I started following baseball again around 2001. Puckett was already being elected into the Hall of Fame that year. Glaucoma had forced him to an early retirement in 1996. My own fan-ship was different now. I had been sort of ambivalent about my Mets affiliation ever since the late 80s when they kept getting rid of all my favorites. Even though I was getting into fantasy baseball I’d gotten over my old stats obsession. What I find is I’m still looking for people to root for when I watch this game. Style matters, attitude matters, underdogs matter, stories about this guy from your local town or how he trained when he was a kid matter, great names like Kirby matter and graceful pickups of a short hop like Danny used to make routinely are still a joy to watch.

I’m staying basically oblivious by choice to the rest of the Kirby Puckett story.
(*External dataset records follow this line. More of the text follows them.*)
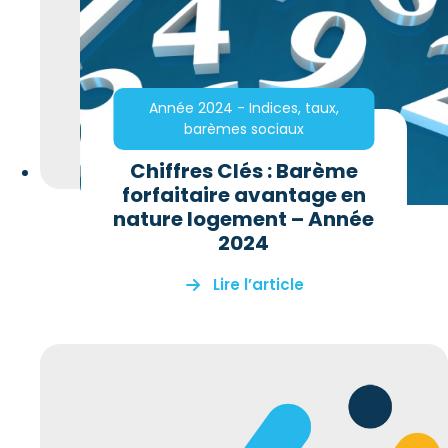
Année 2024 - Indices, taux,
barèmes sociaux
Chiffres Clés : Barème
forfaitaire avantage en
nature logement – Année
2024
Lire l’article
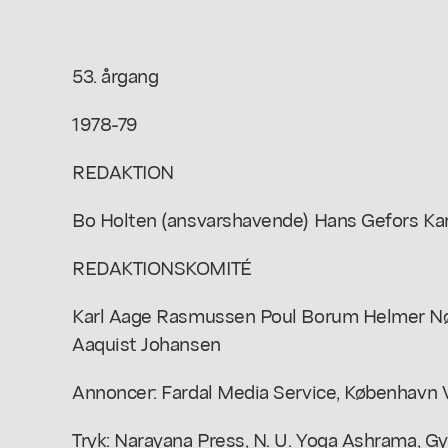
53. årgang
1978-79
REDAKTION
Bo Holten (ansvarshavende) Hans Gefors Kar
REDAKTIONSKOMITÉ
Karl Aage Rasmussen Poul Borum Helmer N
Aaquist Johansen
Annoncer: Fardal Media Service, København 
Tryk: Narayana Press, N. U. Yoga Ashrama, Gy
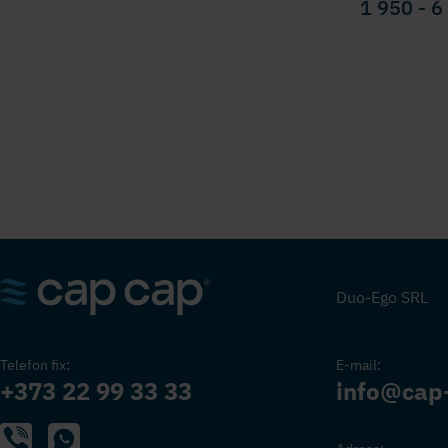
1 950 - 
Duo-Ego SRL
Telefon fix:
E-mail:
+373 22 99 33 33
info@cap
You can see it summed up in a paragraph on this sports blog:


After glaucoma cut his career far too short, he careened between allegations that he had locked his wife in the basement to claims that he had cut through a door with a power saw to beat on her. Kirby also made something of a name for himself in the last couple of years for grabbing breasts and making phone calls to his longtime mistress from the house he and his (now ex-) wife shared. The AP obit story on Puck is strangely worded; circumspect about the obvious decline in his physical, and likely mental, health. Two different paragraphs use the words “the weight gain … concerned those close to him.” Tony Oliva throws in that Puckett kept getting “bigger and bigger and bigger … we were worried about him.” There’s a tangential reference at the end of the piece to the strained relationship between the ex-player and the team that still plays its home games (thanks Bud Selig!) in Minneapolis at 34 Kirby Puckett Place.

These words don’t even look like English to me. What are they saying? Like all Mets fans we knew from talented but troubled athletes. Darryl and Dwight had all the potential in the world but couldn’t get their lives straight and never took lead of the team the way they were supposed to. Kirby was the opposite of all that. The genial smile, the world series game 6 clutch catch and clutch home run: Kirby the ballplayer was golden. Do I really need to look back at him any other way?

*************************************

Last week as I put off writing about Kirby I gave some thought to what picture I would use. The catch against the wall from game 6? The celebratory arms up? For some reason I kept thinking about his 1986 Topps baseball card and I couldn’t even figure out why. It wasn’t his rookie card but it was the one I most identified with him. I think that was the year I started collecting cards…

We moved at the end of last week and as I emptied out the storage closet on Friday I came across the pathetic remains of my old baseball card collection.

And there it was, Kirby Puckett 1986 Topps in a hard plastic case for no good reason. The card really isn’t worth anything. I took me finding it just then as a sign and put the card down on top of my scanner. I would write the post sometime that day I told myself, as soon as the movers were done. And I would scan this very card which travelled with me from Canarsie to Connecticut and across 20 years. Maybe Zvi and my old baseball card collecting would get a mention.

At one point I went out to get the movers some sandwiches. When I came back to the computer the card was gone. Our things are in storage right now and I’m pretty sure I’ll find the card in one of those boxes once our new house is ready for us.

But also I take it as a bit of a sign. You can choose to remember people one particular way, you can hold on to one vision of the past for as long as you want…. But ultimately, your rememberance is only part of the whole story and furthermore, terrifyingly, you can lose even that at any time if you don’t hold on tight.